» **Problem details**
Pull out every line of the listing below where "Mädchen" appears.

□ □ □ □ □

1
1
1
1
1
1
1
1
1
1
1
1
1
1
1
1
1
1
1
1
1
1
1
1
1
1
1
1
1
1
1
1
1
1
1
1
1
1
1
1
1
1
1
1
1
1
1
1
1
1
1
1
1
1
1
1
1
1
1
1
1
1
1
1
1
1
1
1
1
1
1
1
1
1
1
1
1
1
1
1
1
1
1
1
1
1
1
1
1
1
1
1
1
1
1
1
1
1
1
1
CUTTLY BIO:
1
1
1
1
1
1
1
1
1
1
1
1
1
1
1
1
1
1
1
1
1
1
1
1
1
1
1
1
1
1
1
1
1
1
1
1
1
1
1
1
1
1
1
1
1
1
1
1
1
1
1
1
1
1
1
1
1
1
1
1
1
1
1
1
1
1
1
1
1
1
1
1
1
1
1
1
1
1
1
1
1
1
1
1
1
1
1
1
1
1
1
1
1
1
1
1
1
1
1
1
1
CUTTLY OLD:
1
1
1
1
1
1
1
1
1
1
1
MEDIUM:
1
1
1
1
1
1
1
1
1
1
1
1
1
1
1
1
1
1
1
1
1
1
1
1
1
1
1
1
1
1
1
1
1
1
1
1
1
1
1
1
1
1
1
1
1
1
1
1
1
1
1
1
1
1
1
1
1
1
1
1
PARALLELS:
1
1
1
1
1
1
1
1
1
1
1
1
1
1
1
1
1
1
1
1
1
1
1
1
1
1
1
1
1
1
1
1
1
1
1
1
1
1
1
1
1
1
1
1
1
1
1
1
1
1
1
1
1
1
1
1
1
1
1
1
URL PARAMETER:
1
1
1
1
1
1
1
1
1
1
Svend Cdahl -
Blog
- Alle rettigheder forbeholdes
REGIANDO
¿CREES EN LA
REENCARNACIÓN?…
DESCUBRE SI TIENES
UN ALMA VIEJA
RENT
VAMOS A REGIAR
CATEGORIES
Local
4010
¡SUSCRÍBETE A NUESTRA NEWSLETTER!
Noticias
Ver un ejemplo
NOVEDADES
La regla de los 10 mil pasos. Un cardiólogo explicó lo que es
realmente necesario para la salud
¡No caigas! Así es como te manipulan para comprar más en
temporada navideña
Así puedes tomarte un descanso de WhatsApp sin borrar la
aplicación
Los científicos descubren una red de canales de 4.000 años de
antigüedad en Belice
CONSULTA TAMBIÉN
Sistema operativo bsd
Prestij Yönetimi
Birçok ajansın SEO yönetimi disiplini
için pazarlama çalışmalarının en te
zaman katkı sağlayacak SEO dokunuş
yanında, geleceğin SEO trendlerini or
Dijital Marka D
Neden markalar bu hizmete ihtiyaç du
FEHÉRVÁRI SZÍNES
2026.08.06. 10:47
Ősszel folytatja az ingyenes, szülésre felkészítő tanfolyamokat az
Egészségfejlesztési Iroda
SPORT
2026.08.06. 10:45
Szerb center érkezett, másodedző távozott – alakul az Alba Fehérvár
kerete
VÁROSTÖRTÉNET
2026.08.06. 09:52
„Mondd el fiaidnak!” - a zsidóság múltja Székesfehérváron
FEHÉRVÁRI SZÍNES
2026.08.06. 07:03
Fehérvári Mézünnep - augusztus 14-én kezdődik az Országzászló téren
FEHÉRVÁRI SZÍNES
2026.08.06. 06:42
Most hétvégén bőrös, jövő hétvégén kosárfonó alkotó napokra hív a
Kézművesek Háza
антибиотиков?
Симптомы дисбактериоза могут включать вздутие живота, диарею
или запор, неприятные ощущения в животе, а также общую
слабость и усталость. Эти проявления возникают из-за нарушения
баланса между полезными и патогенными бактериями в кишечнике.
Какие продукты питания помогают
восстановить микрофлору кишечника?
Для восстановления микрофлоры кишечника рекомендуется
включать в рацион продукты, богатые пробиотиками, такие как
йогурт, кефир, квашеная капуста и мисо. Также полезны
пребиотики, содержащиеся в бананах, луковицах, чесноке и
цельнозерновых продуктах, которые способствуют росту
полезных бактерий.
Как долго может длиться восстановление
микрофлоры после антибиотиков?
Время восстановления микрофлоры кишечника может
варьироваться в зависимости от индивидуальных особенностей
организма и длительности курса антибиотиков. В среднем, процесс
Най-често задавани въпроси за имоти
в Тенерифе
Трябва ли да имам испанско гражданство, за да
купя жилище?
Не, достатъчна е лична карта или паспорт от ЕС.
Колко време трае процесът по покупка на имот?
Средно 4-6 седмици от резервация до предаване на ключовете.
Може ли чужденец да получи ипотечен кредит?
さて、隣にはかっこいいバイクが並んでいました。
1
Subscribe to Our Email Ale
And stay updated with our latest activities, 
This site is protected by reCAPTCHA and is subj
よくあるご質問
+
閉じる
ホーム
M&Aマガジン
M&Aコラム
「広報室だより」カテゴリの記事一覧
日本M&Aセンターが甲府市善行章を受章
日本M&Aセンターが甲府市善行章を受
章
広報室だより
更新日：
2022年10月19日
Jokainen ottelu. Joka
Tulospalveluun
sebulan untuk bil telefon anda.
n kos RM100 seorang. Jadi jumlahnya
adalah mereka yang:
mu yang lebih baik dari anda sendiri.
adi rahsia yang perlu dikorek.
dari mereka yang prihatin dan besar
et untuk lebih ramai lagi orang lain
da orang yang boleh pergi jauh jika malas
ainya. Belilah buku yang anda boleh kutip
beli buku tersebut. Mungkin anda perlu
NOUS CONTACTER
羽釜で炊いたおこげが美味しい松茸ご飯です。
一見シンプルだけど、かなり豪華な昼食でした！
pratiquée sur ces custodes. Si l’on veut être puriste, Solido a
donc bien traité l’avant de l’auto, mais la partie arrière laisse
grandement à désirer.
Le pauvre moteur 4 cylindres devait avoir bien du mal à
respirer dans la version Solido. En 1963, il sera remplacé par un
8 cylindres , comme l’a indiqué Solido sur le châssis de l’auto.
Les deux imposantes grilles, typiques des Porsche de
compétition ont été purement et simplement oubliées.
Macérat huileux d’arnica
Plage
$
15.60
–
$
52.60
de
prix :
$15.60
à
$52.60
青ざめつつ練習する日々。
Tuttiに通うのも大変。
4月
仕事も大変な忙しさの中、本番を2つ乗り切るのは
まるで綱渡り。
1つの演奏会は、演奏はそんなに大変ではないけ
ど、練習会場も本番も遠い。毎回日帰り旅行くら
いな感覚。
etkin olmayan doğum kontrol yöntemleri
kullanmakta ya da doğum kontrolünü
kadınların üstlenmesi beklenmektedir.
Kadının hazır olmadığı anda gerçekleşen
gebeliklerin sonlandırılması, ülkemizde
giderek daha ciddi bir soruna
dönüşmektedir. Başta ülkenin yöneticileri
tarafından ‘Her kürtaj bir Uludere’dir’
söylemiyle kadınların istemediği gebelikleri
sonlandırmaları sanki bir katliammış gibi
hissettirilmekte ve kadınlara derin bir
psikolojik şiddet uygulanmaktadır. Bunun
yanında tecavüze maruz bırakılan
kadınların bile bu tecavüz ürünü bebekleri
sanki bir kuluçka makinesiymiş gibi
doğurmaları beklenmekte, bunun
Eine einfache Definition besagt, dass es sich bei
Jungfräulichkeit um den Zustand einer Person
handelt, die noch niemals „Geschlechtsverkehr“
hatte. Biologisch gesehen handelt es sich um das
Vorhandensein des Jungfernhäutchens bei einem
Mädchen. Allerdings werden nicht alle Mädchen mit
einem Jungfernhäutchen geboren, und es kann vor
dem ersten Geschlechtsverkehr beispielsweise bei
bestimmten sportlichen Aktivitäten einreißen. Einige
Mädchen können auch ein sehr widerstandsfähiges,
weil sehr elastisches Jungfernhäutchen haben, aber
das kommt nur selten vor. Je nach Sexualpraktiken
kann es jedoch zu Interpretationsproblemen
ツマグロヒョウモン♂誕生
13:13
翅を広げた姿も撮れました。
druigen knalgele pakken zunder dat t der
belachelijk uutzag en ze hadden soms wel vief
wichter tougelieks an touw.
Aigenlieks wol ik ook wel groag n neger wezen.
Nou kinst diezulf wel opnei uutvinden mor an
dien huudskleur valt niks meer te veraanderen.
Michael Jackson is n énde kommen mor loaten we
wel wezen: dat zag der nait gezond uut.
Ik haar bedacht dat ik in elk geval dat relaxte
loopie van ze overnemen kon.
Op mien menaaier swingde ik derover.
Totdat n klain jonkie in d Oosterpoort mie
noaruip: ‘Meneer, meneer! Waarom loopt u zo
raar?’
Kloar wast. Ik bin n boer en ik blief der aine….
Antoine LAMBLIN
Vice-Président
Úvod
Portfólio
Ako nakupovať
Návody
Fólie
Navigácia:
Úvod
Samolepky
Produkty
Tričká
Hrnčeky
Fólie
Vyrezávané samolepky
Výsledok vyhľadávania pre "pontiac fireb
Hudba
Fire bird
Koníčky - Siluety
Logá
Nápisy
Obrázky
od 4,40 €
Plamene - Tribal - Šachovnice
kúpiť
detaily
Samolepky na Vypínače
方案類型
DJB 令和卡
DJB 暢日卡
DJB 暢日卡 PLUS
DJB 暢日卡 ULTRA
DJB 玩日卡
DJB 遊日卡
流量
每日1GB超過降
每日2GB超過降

□ □ □ □ □

» **Answer space**
Mädchen. Allerdings werden nicht alle Mädchen mit
Mädchen können auch ein sehr widerstandsfähiges,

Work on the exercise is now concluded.